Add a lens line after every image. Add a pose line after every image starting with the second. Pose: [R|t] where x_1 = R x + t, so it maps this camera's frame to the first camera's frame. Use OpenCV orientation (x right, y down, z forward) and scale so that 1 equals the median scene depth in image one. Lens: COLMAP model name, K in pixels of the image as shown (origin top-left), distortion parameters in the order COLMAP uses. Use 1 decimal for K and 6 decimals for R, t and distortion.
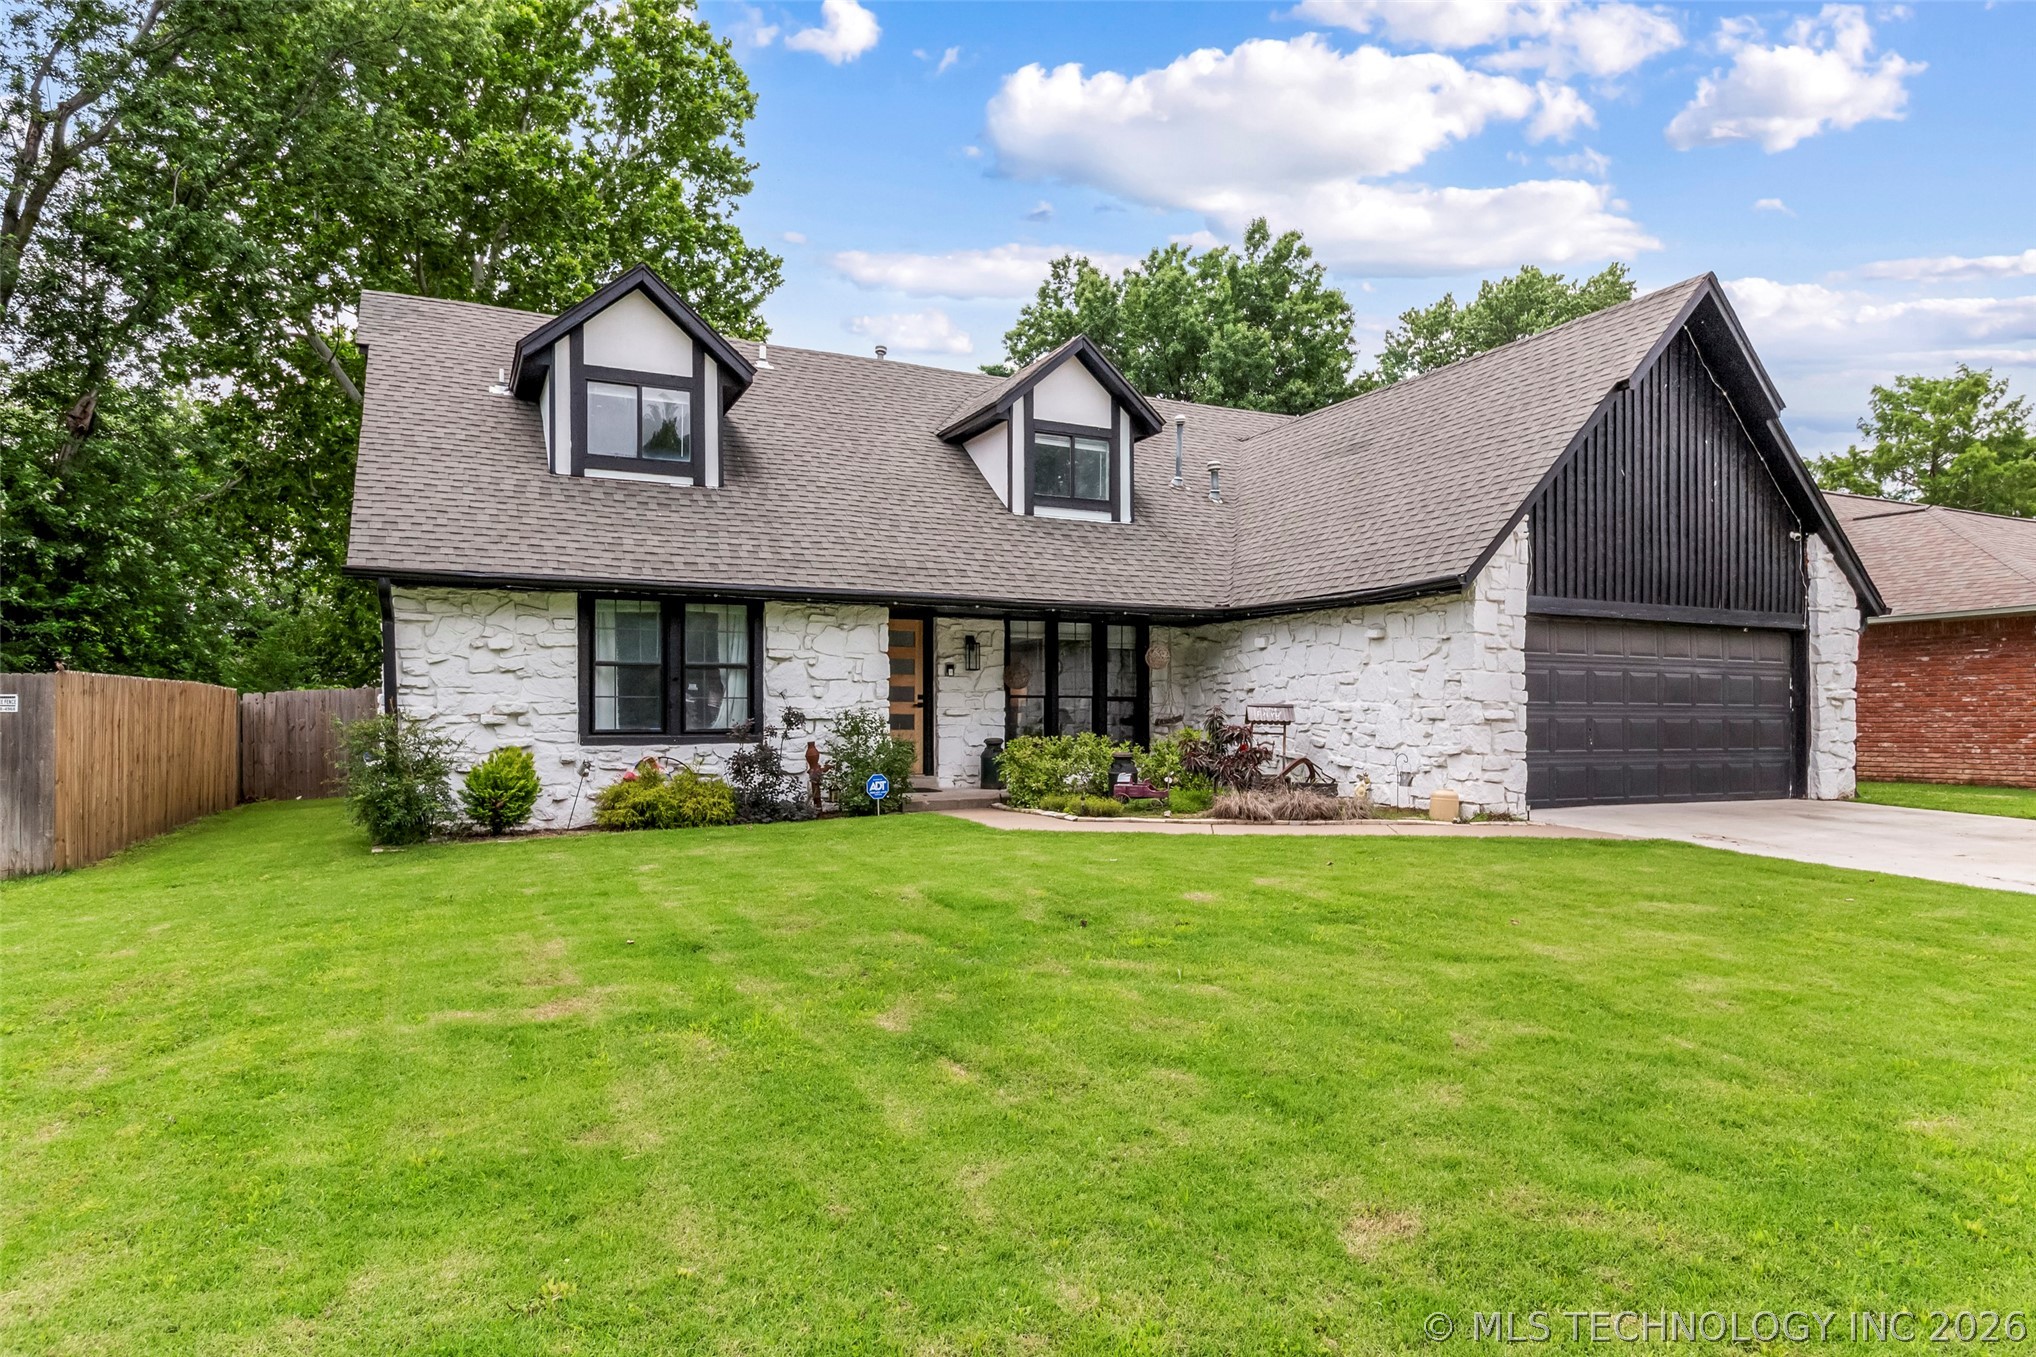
lens RADIAL K [[1210.8, 0, 1018.0], [0, 1210.8, 678.5], [0, 0, 1]] dist [0.042255, -0.000249]
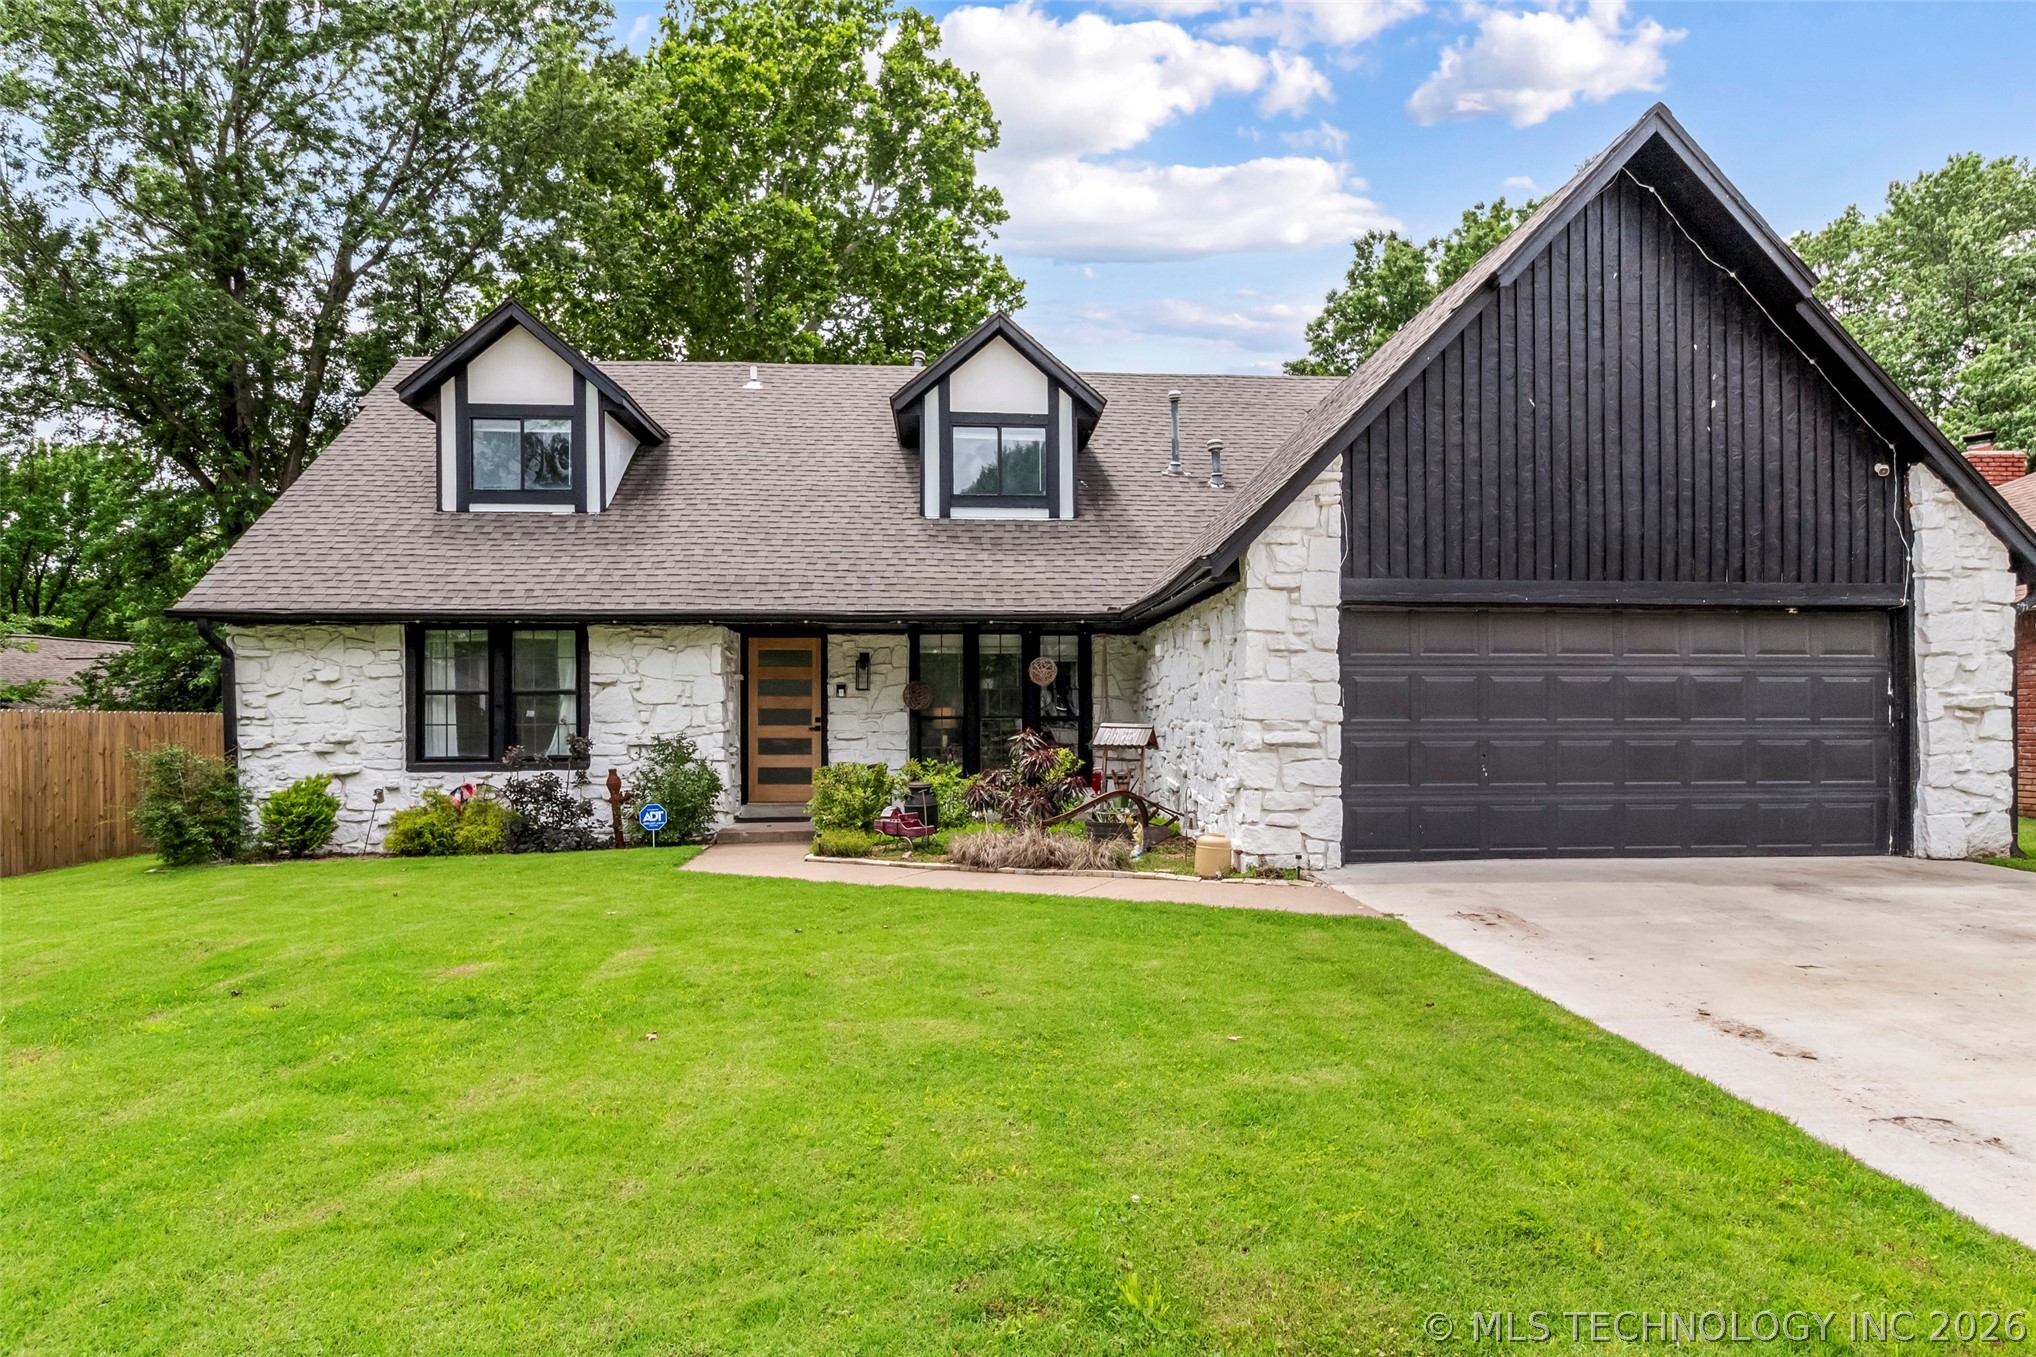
lens RADIAL K [[1177.7, 0, 1018.9], [0, 1177.7, 705.1], [0, 0, 1]] dist [0.024927, 0.000023]
pose [[0.933972, -0.015420, -0.357014, 0.447239], [0.018794, 0.999805, 0.005982, 0.001589], [0.356852, -0.012296, 0.934080, 0.227798]]
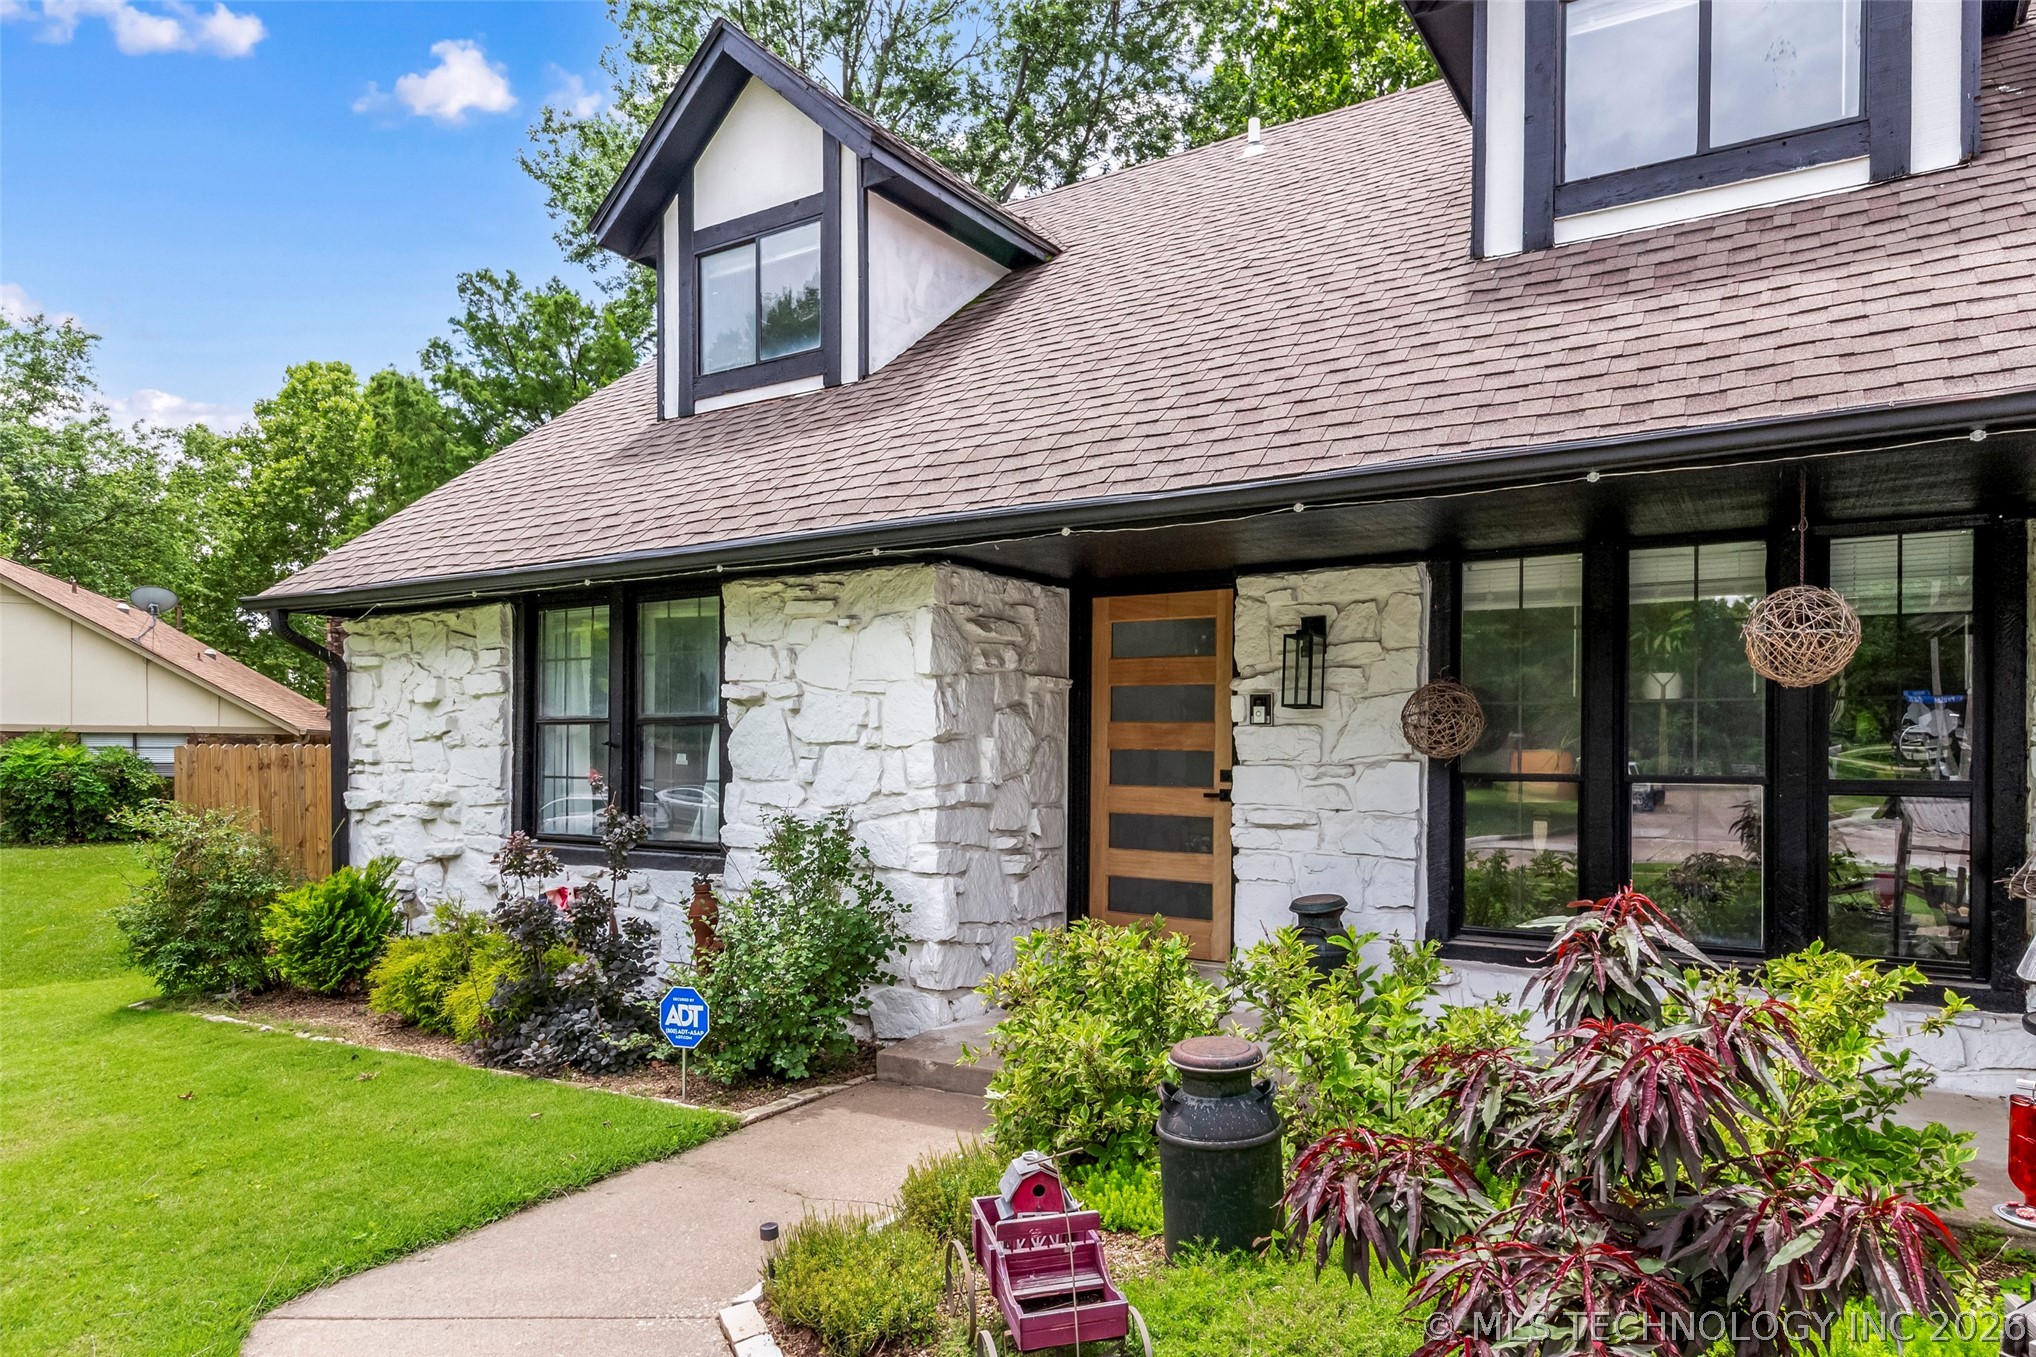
lens RADIAL K [[1223.0, 0, 1056.6], [0, 1223.0, 740.8], [0, 0, 1]] dist [0.016379, -0.000705]
pose [[0.552854, -0.005576, -0.833260, 0.267348], [0.023144, 0.999695, 0.008666, -0.001940], [0.832957, -0.024077, 0.552814, 0.822347]]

= WHAT IS BEING ASKED =
Convert all of the lines above into a JSON list of strings, with one string for each line and blank lines omitted. Leave the pictures out of the list.

= EXPECTED OUTPUT =
[
  "Add a lens line after every image. Add a pose line after every image starting with the second. Pose: [R|t] where x_1 = R x + t, so it maps this camera's frame to the first camera's frame. Use OpenCV orientation (x right, y down, z forward) and scale so that 1 equals the median scene depth in image one. Lens: COLMAP model name, K in pixels of the image as shown (origin top-left), distortion parameters in the order COLMAP uses. Use 1 decimal for K and 6 decimals for R, t and distortion.",
  "lens RADIAL K [[1210.8, 0, 1018.0], [0, 1210.8, 678.5], [0, 0, 1]] dist [0.042255, -0.000249]",
  "lens RADIAL K [[1177.7, 0, 1018.9], [0, 1177.7, 705.1], [0, 0, 1]] dist [0.024927, 0.000023]",
  "pose [[0.933972, -0.015420, -0.357014, 0.447239], [0.018794, 0.999805, 0.005982, 0.001589], [0.356852, -0.012296, 0.934080, 0.227798]]",
  "lens RADIAL K [[1223.0, 0, 1056.6], [0, 1223.0, 740.8], [0, 0, 1]] dist [0.016379, -0.000705]",
  "pose [[0.552854, -0.005576, -0.833260, 0.267348], [0.023144, 0.999695, 0.008666, -0.001940], [0.832957, -0.024077, 0.552814, 0.822347]]"
]